Hamza5 / Pipeline-diacritizer

Automatic Arabic diacritics restoration tool.
MIT License
16 stars 3 forks source link

How do I apply the tashkeela dataset to train the system? #1

Closed BarnabasSzabolcs closed 4 years ago

BarnabasSzabolcs commented 4 years ago

Hi! Your code looks like a very nice work, something that's thought through thoroughly. And it looks like you've made special preprocessing functionality for the Tashkeela dataset. However, I'm not sure how to feed the Tashkeela dataset to train your algorithm.

Can you please help me? Thank you, Barney

Hamza5 commented 4 years ago

Hi,

The training is done using the preprocessed version of the Tashkeela dataset, not the original.

Basically, you can just train using this command using the default parameters:

$ pipeline_diacritizer train --train-data tashkeela_train.txt --val tashkeela_val.txt

The weights will be updated on every epoch (and it will take a very long time to complete one epoch because the dataset is huge, you can remove some lines from it to make it smaller).

The number of epochs is fixed to 15 by default, but you can change this to another value by setting the parameter --iterations to a different value, for example --iterations 30 for 30 iterations.

The weight files are stored in a subdirectory called Tashkeela_params in the current directory. You can change this by passing a different path to the parameter --weights-dir.

There is another less important parameter called --early-stop which has a value of 3 by default. It is used just to stop the training before all the iterations are completed, just in case, the model has already the optimal weights. It this is not convenient, you can set it to higher values than 3.

BarnabasSzabolcs commented 4 years ago

Thank you, Hamza for the descriptions! I'll download the preprocessed version and try to apply the commands as you've described.

Let me suggest that it may be well worth to upload a trained version of the system (or even to sell it as saas). A good arabic diacritics restoration algorithm is difficult to come by and even google does not offer one for sale. I'm also yet to find a dialectal pronunciation algorithm which is what I'm most interested in - I even tried to work my way back from online-latin arabic to arabic script but the online-latin system is incredibly inconsistent... as if arabic dialect didn't really have a clear concept of vowels which I'm sure they do have.

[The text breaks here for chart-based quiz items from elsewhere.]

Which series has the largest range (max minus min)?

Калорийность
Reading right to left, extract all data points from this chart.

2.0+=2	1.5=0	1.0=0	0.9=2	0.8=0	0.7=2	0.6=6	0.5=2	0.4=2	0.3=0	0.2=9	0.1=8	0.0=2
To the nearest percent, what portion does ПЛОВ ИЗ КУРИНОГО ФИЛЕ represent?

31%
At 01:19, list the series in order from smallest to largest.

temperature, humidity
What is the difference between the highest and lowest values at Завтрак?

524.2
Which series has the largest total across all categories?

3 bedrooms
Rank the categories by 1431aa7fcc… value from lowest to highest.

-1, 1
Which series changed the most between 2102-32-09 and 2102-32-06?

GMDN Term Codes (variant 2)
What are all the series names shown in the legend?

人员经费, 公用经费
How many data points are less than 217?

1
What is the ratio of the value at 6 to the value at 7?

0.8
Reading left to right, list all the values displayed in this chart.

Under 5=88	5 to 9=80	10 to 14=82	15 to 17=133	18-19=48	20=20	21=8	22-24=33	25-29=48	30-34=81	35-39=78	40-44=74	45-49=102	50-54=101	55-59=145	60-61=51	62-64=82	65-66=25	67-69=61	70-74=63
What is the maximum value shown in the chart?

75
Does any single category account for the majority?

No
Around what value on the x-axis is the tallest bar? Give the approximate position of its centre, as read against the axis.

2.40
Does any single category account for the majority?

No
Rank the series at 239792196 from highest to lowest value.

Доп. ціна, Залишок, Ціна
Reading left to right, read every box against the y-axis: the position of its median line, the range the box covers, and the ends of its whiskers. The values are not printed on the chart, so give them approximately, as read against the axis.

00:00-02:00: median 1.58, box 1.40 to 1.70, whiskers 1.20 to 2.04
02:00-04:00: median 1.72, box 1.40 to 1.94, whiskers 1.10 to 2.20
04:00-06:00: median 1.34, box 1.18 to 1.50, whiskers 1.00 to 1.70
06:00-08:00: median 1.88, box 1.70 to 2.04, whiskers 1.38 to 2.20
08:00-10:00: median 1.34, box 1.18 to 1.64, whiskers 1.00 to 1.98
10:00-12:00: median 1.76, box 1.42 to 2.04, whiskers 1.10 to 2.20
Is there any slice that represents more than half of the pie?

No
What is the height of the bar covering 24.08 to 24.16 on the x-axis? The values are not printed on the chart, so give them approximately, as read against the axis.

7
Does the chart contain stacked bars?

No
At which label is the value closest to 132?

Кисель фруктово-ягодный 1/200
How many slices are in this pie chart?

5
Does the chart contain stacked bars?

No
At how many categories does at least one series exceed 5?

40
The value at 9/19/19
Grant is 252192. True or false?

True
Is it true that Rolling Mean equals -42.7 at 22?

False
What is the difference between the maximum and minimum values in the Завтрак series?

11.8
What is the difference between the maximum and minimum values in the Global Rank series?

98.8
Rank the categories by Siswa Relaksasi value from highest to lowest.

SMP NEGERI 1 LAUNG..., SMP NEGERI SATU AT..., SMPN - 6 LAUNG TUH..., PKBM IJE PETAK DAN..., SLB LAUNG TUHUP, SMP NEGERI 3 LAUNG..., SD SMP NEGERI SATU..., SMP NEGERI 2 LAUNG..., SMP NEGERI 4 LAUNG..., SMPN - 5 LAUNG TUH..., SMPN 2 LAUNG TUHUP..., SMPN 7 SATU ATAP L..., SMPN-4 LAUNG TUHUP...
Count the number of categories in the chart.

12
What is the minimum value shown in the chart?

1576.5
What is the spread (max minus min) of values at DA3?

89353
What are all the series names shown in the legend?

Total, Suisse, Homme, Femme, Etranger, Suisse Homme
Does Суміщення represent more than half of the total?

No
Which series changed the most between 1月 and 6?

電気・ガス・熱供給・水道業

Hamza5 commented 4 years ago

You are welcome. I am planning to upload a trained version, but currently, I can't because I left the partial weights in a server, and it is turned off from 3 months ago, so I am waiting for the administration to turn it on so I can access again to my data. But for the service, I think that is not what I will do, because this code is really slow and resource-intensive. However, I have to keep it because it is realized as a companion for a scientific article that will be published soon. I am planning to rewrite the code and make another repository for a better version.

macriluke commented 4 years ago

Many thanks for providing the preprocessed data. Approximately how long can training be expected to take to complete 15 epochs?

Hamza5 commented 4 years ago

Many thanks for providing the preprocessed data. Approximately how long can training be expected to take to complete 15 epochs?

My code isn't well optimized, and the Tashkeela dataset is really huge, so it will take very long time. On the machine that I was using during the research, which has 32 CPU units and 4 GTX 1080Ti GPUs, it took approximately 24 hours per epoch! Maybe you can reduce the data if you want to see quicker results.